Hot cargo boycotts are stopped except for workers in the clothing industry, and for certain types of agreements between construction contractors and unions.

An innovation in the boycott provisions of the new law specifically permits unions to publicize their demands for a boycott, except by

picketing, as long as the publicity does not interfere with work or pickup and delivery services at the secondary employer's place of business.

Picketing Limitations

For the first time, Congress officially recognized that picketing is more than "free speech". It added a new unfair labor practice to the TaftHartley Act to cope with some of the problems of blackmail picketing. Picketing to force an employer to recognize a union or to force employees to accept a union as their bargaining agent is outlawed when: another union is lawfully recognized; an election has been held within the preceding 12 months; a petition for an election has not been filed within a reasonable time, not to exceed 30 days. When such a petition is filed, the law requires the National Labor Relations Board to "forthwith" direct an election and certify the results.
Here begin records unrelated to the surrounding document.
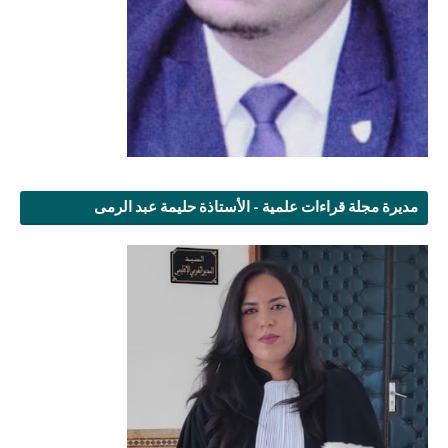
مديرة مجلة قراءات علمية - الأستاذة حليمة عبد الرمى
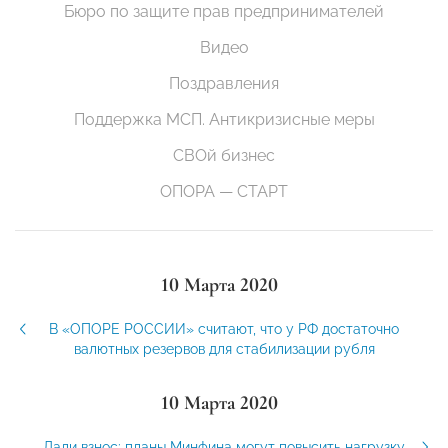
Бюро по защите прав предпринимателей
Видео
Поздравления
Поддержка МСП. Антикризисные меры
СВОй бизнес
ОПОРА — СТАРТ
10 Марта 2020
В «ОПОРЕ РОССИИ» считают, что у РФ достаточно
валютных резервов для стабилизации рубля
10 Марта 2020
Дали взнос: планы Минфина могут повысить нагрузку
Two provisos added to the picketing restraints weaken them somewhat. First, a union may picket unless such picketing induces persons employed elsewhere not to work or provide pickup and delivery service to the place picketed. Second, restraining orders to halt blackmail picketing are not allowed if the National Labor Relations Board has issued a complaint charging the picketed employer with domination or interference with the formation or administration of a union.

EMPLOYERS AND THE LAW

THE APPLICATION of the law is not limited to unions and union officials. Employers are directly affected in many of its provisions.

Of major importance are those provisions concerning their relationships with employees and with unions.

Certain employer dealings with employees are outlawed-others must be reported in detail to the Secretary of Labor.

Major Taft-Hartley Act amendments modify the rules heretofore governing employer-union relationships.

This chapter is a detailed analysis of the impact of the law as it affects employers. Where appropriate, reference is made to the legislative history of the Act.

Who Is an Employer?

The Landrum-Griffin Act defines "employer" as any employer or group or association of employers engaged in interstate commerce. It also specifically includes anyone considered as an employer under any federal law. For example, if a person is an employer under the TaftHartley Act, the Railway Labor Act, Walsh-Healey Act, Davis-Bacon Act, or the Fair Labor Standards Act, then he would be considered to be an employer under the Landrum-Griffin Act.

The law also includes as employers those who deal with unions concerning grievances, labor disputes, wages, rates of pay, hours of employment, or conditions of work, as well as those who directly or indirectly act as an agent of an employer in relation to an employee.

All federal, state or local governments are excluded as employers from the Act, as are wholly owned governmental corporations.

The definition is thus the most comprehensive of any to be found in federal law. (For text of definition, see Sec. 3(e), page 175.)

It should be noted that this definition does not apply to those provisions of the Landrum-Griffin Act which amend the Taft-Hartley Act.